Morthland signed a pledge with the Grover Norquist-led Americans for Tax Reform that he won’t increase taxes.
He said the pledge reflects the will of his constituents. Asked if he would vote for a 10-1 ratio of spending cuts to tax increases, he said no.
“Illinois doesn’t need to increase its taxes,” he said. “We should have a high sensitivity to the comparative disadvantage with taxes that we have with states across the country.”
He noted that companies such as Jimmy John’s are moving their headquarters out of the state because of the poor business climate, while Caterpillar was considering leaving.
The state has balanced its budget, Morthland said, but it now must deal with the pension crisis. Lawmakers must put everything on the table in that discussion, including turning pensions into 401(k)s, he said.
Morthland opposed a proposal to transfer the state’s pension costs to local school districts.
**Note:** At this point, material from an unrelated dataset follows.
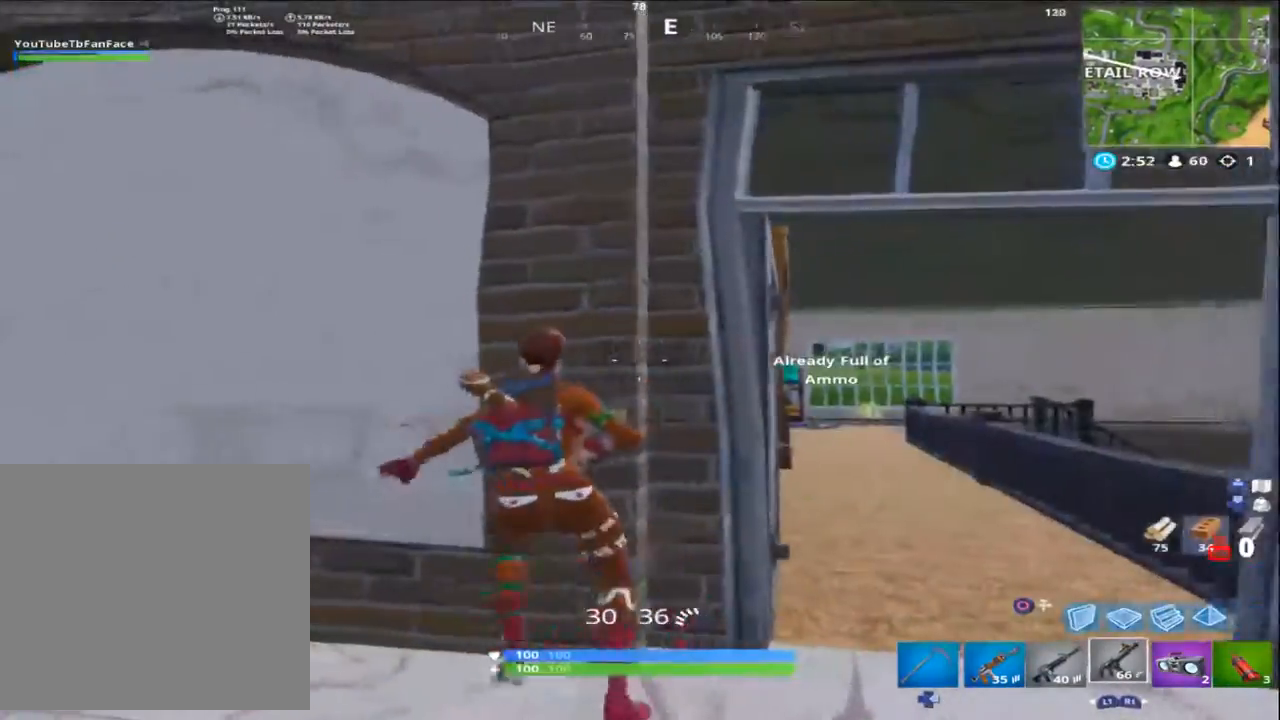
{"dt_ms": 500, "buttons": ["R3"], "left_stick": "up-right", "right_stick": "center", "events": [[67, "CROSS", "up"], [233, "left_stick", "right"], [333, "left_stick", "up-right"], [467, "R3", "down"]]}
It may make school districts more accountable with their expenditures, he said, but it would be tougher on poorer ones.
A relatively poor Prophetstown-Lyndon-Tampico district, for instance, would have a harder time dealing with the transfer than Erie, he said.
At the same time, he said he may support phasing in the transfer.
On other issues, Morthland:
• Opposes admission fees at state parks and museums. “User fees are one thing; admissions fees are another,” he said.
• Supports township government. He said he couldn’t see any savings if counties took over townships.
• Opposes the federal Affordable Care Act, commonly known as Obamacare. He said he has voted against any bill that enables the state’s role in carrying out Obamacare’s provisions.
• Opposes same-sex marriage.
• Is against abortion.
• Said House Minority Leader Tom Cross, R-Oswego, has a laissez-faire style of leadership. “There is much freedom,” but he said that frustrated him at times because the Republicans could get more stuff done if they united.